New Delhi (ABC Live): Buddhist Maldives : In spite of being just mentioned briefly in most history books, the 1,400-year-long Buddhist period has a foundational importance in the history of the Maldives.
It was during this period that the cultures of the Maldives as we now know it both developed and flourished.
Before embracing Buddhism as their way of life, Maldivians had practised an ancient form of Hinduism, ritualistic traditions known as Śrauta, in the form of venerating the Surya (the ancient ruling caste were of Aadheetta or Suryavanshi origins).
Buddhism probably spread to the Maldives in the 3rd century BC, at the time of Aśoka. Nearly all archaeological remains in the Maldives are from Buddhist stupas and monasteries, and all artifacts found to date display characteristic Buddhist iconography.
Buddhist temples were Mandala shaped, they are oriented according to the four cardinal points, the main gate being towards the east. Since building space and materials were scarce, Maldivians constructed their places of worship on the foundations of previous buildings.
The ancient Buddhist stupas are called “havitta”, “hatteli” or “ustubu” by the Maldivians according to the different atolls. These stupas and other archaeological remains, like foundations of Buddhist buildings Vihara, compound walls and stone baths, are found on many islands of the Maldives.
They usually lie buried under mounds of sand and covered by vegetation. Local historian Hassan Ahmed Maniku counted as many as 59 islands with Buddhist archaeological sites in a provisional list he published in 1990.
The largest monuments of the Buddhist era are in the islands fringing the eastern side of Haddhunmathi Atoll.
In the early 11th century, the Minicoy and Thiladhunmathi, and possibly other northern Atolls, were conquered by the medieval Chola Tamil emperor Raja Raja Chola I, thus becoming a part of the Chola Empire.
The Maldivian language, the first Maldive scripts, the architecture, the ruling institutions, the customs and manners of the Maldivians originated at the time when the Maldives were a Buddhist kingdom.
The Maldives was converted to Islam in the year 1153 AD by a Muslim named from Maghreb (North Africa) by the name of Abul Barakat Yoosuf Al Barbary.
After arrival at Malé Abul Barakat Yoosuf Al Barbary stayed in Malé for several days.
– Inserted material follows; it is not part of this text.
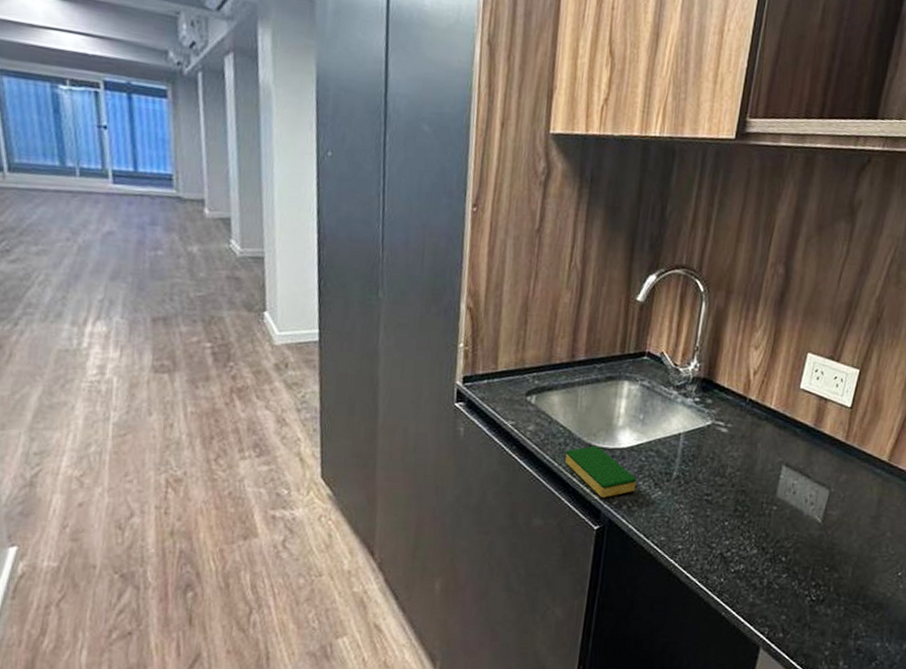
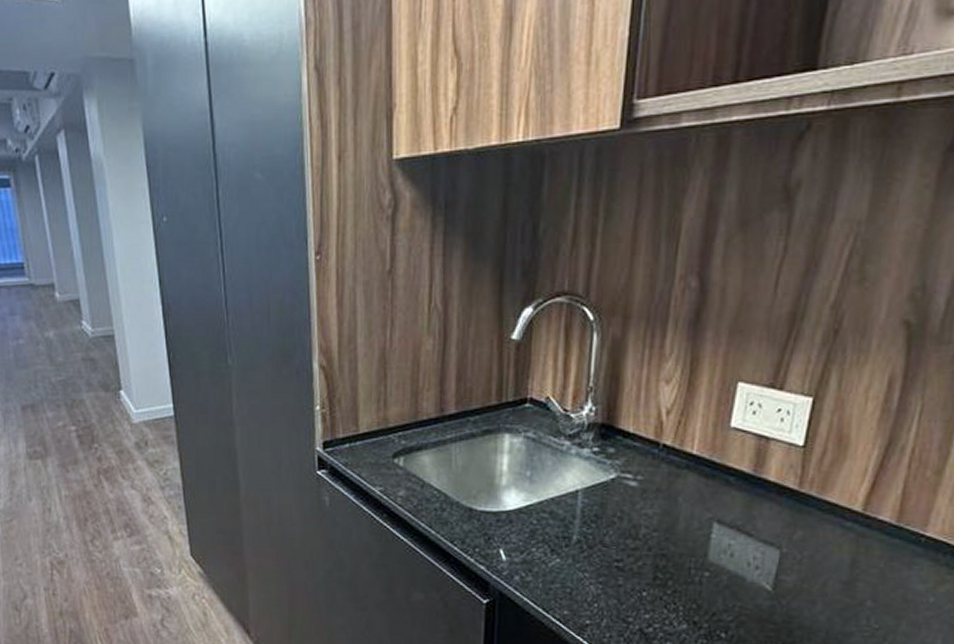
dish sponge: present [564,445,636,498] -> none [442,509,528,568]

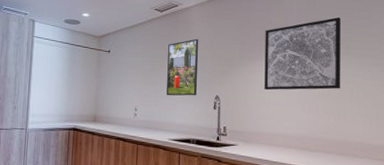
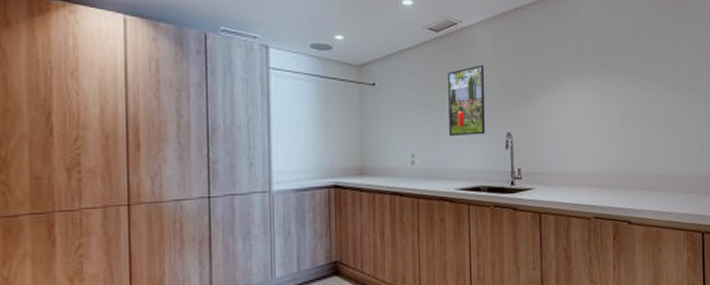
wall art: present [264,17,341,91] -> none [559,35,641,123]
He was a Hafiz, a person who could recite the entire Holy Quran from memory.
The importance of the Arabs as traders in the Indian Ocean by the 12th century may partly explain why the last Buddhist king of Maldives was converted to Islam and thereafter followed by his wives and children and members of the court.
The King hereupon adopted the Muslim title and name (in Arabic) of Sultan (besides the old Divehi title of Maha Radun or Ras Kilege or Rasgefānu) Muhammad al Adil, initiating a series of six Islamic dynasties consisting of eighty-four sultans and sultanas that lasted until 1932.
According to Thangeehu Kurevunu Dhivehi Raajjeyge Thaareekhuge Thanthankolhu the Hafiz succeeded in converting Maldivians to Islam after much effort and endeavour.
His first efforts to proselytise did not meet with success. However his relentless perseverance turned out to be a tremendous service to the nation as Maldivians finally embraced Islam.
After the people embraced the Islamic faith the Buddhist temples and idols were destroyed.
Archaeological excavations carried out in Malé at various times this century confirm the fact that there had been Buddhist temples in Malé during the 12th century AD.
Yoosuf Al Barbary stayed in the Maldives to teach Islam to the people. He died during the reign of Dharumavantha Rasgefaanu (Muhammed Ibn Abdulla).
During his reign he strengthened adherence to the rules and principles of Islam, established laws of governance and destroyed the symbols of Buddhism. It is said that a long time after Abul Barakat Yoosuf Al Barbary’s death, the Sultan left on pilgrimage to Mecca and did not return.
Initiating a series of six Islamic dynasties consisting of eighty-four sultans and sultanas that lasted until 1932 when the sultanate became elective.The formal title of the Sultan up to 1965 was, Sultan of Land and Sea, Lord of the twelve-thousand islands and Sultan of the Maldives which came with the style Highness.
The construction of the first Friday Mosque
The mosque was first built by Sultan Muhammed Ibn Abdulla. The works were carried out by Minister Shaniviraza upon the order of the Sultan and his brother Sri Kalo.